E veniamo alla regia vera e propria, altro tasto dolente, coacervo di banalità e déjà vu, che prova a cercare una chiave visionaria finendo nel pasticcio senza meta, fatto salvo il virtuosismo del piano sequenza iniziale. E che invece di far tesoro della messa in scena in studio, dichiarandone l'espressiva falsità (ricordate la bellezza del Barone di Munchausen di Gilliam?), aggiungendo quindi un piano di lettura all'operazione, ne ignora i limiti cercando la realtà con una fotografia e una luce inadeguati, tra le più brutte viste ultimamente.
Se a spingere un artista sono la vanità e il talento, quando quest'ultimo resta a casa...
Se l'operazione deve essere, poi, quella di avvicinare all'opera il pubblico cinematografico, niente di più sbagliato: quello che si può ottenere è di portare al cinema qualche (normalmente esigentissimo) appassionato d'opera, e farlo tornare a casa con l'amaro in bocca.
Insomma: chi già conosce il Flauto Magico si trova di fronte a qualcos'altro, chi non lo conosce, se ne farà un'idea sbagliata.
Bella e degna di ben altro supporto visivo, la parte musicale (parlo dell'interpretazione, ovviamente), con cantanti-attori bravi e in parte e un'ottima direzione.
Invia una mail all'autore del commento kowalsky  06/07/2007 17:17:48Nuova risposta dalla tua ultima visita » Rispondi
Mah non so... è stato un vero Evento alla mostra di Venezia, ultima edizione, ma io non l'ho visto Mi è capitato di vedere una strana rappresentazione teatrale dell'opera (un simil-cartoon à la Trnka) in una mostra d'arte nell'isola Madre del Lago Maggiore, circa un annetto fa Da quel poco pochissimo che ricordo il film di Bergman degli anni settanta mi parve impegnativo ma affascinante.
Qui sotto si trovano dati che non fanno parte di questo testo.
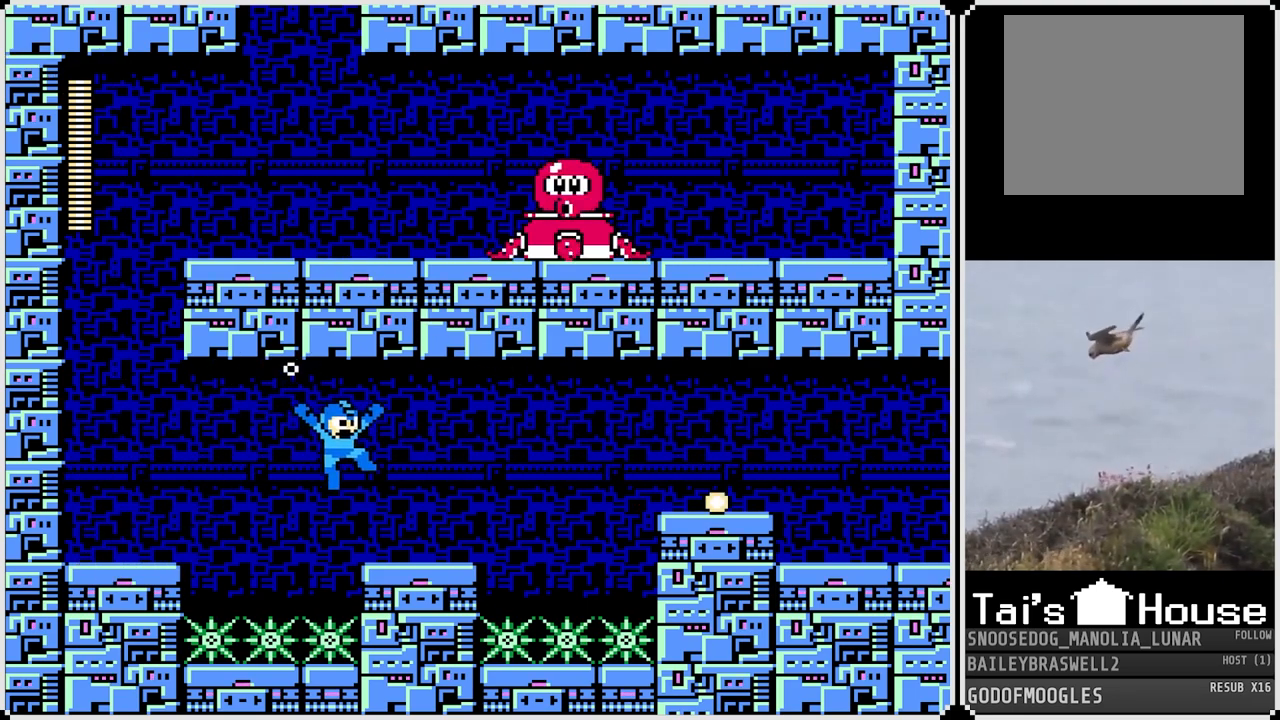
{"buttons": ["CROSS", "DPAD_RIGHT"], "left_stick": "center", "right_stick": "center", "events": [[451, "CROSS", "down"]]}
Non so su Bragath, che di certo rispetto tantissimo ma non mi ha mai fatto strappare i capelli Da quello che ho capito il tuo voto non è all'insieme dell'operazione ma alla scelta stilistica dell'autore, o sbaglio?
Rudy_Gonzo  20/07/2007 11:22:15Nuova risposta dalla tua ultima visita » Rispondi
Purtroppo, in questo caso, l'insieme dell'operazione E' la scelta stilistica dell'autore...
Guarda, i film-opera sono sempre stati un filone assolutamente delicato, che ben raramente ha portato a risultati degni di nota. Perchè i tempi dell'opera non sono quelli del cinema, c'è poco da fare. L'opera è un meccanismo essenzialmente teatrale, dove il ritmo e le scelte registiche sono dettate dalla musica e in seconda istanza dal libretto. Per quanto un'opera sia famosa, bella, conosciuta, universale, al cinema stenterà a prendere il volo... Allora, se uno è un vero Autore cinematografico, sarà in grado di far proprio il testo operistico e trasformarlo in qualcosa di suo (vedi Bergman o Losey), dimostrando contemporaneamente il suo talento visivo e il suo amore per la musica. Altrimenti, viene fuori un pasticcio noioso e presuntuoso, come per Branagh.
Altro discorso, prettamente operistico e poco cinematografico, riguarda lo strapotere che nei teatri hanno ormai i registi, il cui nome spesso viene prima di quello del compositore, del direttore o dei cantanti. Strapotere spesso inversamente proporzionale alle loro effettive qualità. Vedi, appunto, il continuare a credere che stravolgere, trasporre, attualizzare, astrarre (in una parola: sbattersene) siano le uniche chiavi per mettere in scena un opera in maniera pregnante e "autoriale". Insomma, non capire di essere essi al servizio di qualcosa e continuare a pensare, arrogantemente, il contrario.
Scusa la logorrea, ma musica e cinema sono i grandi amori della mia vita, quindi, se mi si dà l'opportunità di prendere due piccioni con una fava, chi mi ferma più?